Hacker News new | ask | show | jobs
by taikahessu 8 days ago
Can someone explain where are we at the image processing world/timeline? Why do coding tools suggest to me .avif and .webp, and the support of these lags in Windows OS and then we have things like JpegXL and Jpeg2000 or whatever others are there flying around? Why is it so hard to find our next "jpg format"?
3 comments

AVIF and webp kind of only exist for the web, they get used when you want to really crunch down on data as much as possible. They aren’t really used for files you’d save on your computer or get out of a camera.

JPEG XL is replacing regular jpeg and heif for photography. It offers 16 bit color rather than 8 from jpeg and HDR support along with a ton of extra features.

Every OS but Android supports it, safari supports it, chrome and Firefox have it behind a beta flag.

> AVIF and webp kind of only exist for the web, they get used when you want to really crunch down on data as much as possible.

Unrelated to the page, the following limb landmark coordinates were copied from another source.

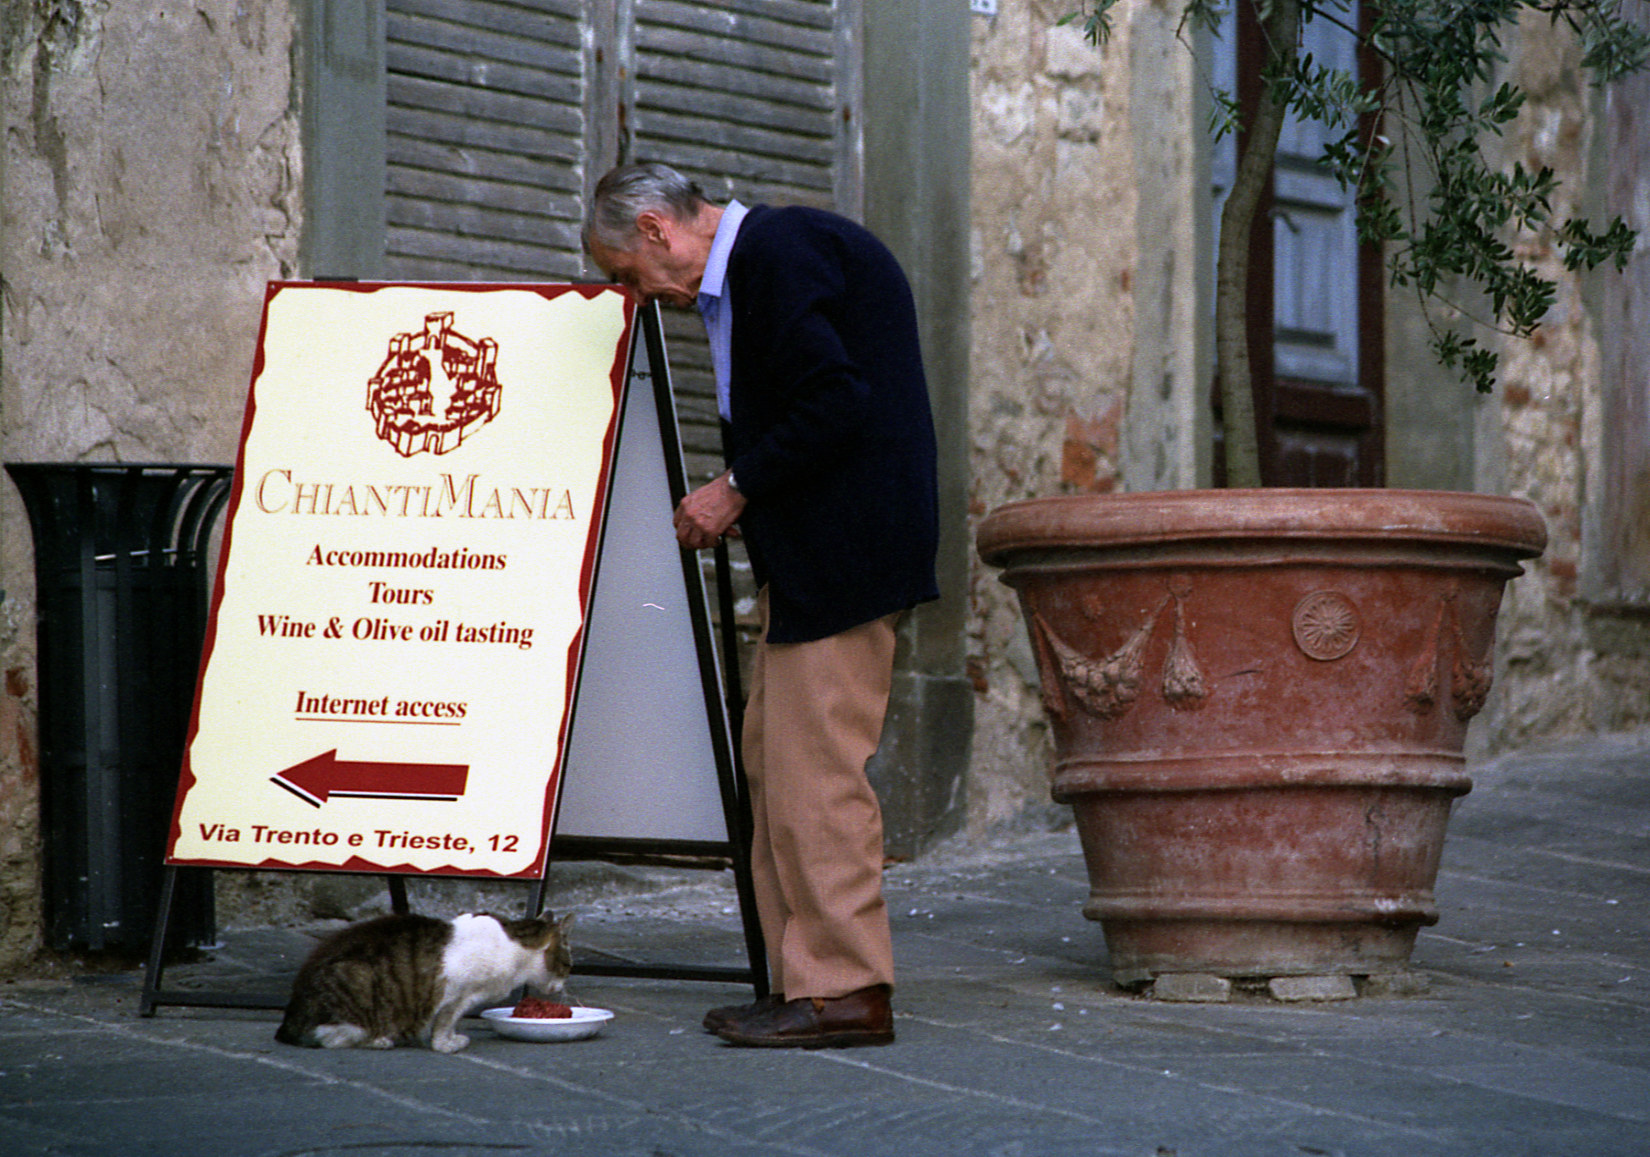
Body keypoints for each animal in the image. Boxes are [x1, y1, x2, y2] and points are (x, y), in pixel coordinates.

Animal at [275, 904, 574, 1049]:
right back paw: (378, 1040)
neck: (515, 948)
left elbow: (447, 1023)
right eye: (568, 966)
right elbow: (444, 1023)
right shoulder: (457, 995)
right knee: (332, 1037)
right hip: (356, 980)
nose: (562, 986)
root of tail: (290, 1020)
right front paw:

Speaking only for webp here. It is designed to balance download and decompression time to load faster than it's competitors. Compressed filesize isn't generally smaller and compression time is notoriously slow.

It's all about licences. If you need the images for the web: go for jpegli, webp and avif - the distance to jpegxl or webp2 is not worth the hassle:

https://show.quicky.club/results/14/f8/f1/d8db84d57222d32db6...

Agree. JXL won't be baseline for at least three years.
Part of the problem is that images are used by everybody, including the non-technical people. It is usually the non-technical people that make the images, so we can't confuse them with file formats.

Hence the workflow with least amount of man-splaining is to stick to what the non-technical people know. Let them create everything in PNG (or JPG) with absolutely no compression whatsoever. Then have the origin server for the CDN substitute every requested image for a webp variant, mashed down to acceptable compression levels for the product/customer.

Since browsers don't care about file extensions for images, the images can be served with '.jpg' or '.png' extensions but contain webp. The browser will be fine with this because of the internal header in the image file.

Note that if the customer/user right clicks to download one of these webp images pretending to be png/jpg they should get served the PNG or JPG original, rather than the compressed webp. Yes it requires the origin server to read the headers and the CDN to read the headers too, however, this can be setup to be transparent to the people that create the images and the people that see them.

If the images are overly compressed or not compressed enough, the CDN cache can be cleared.

Note that this approach could be used to support JPEG XL right now, serving JPEG XL to browsers that support it and webp to those with lesser browsers.

What I find amusing about JPEG is that it was optimised for analogue CRTs and slow CPUs. We now have digital screens and fast(er) CPUs. The Mozilla encoder is easy to retrofit and this makes JPEG images better suited to what we have now rather than what we had in the 1980s. Things like banding goes away and the file sizes are smaller. Yet nobody adds the Mozilla libjpeg to their /bin/local.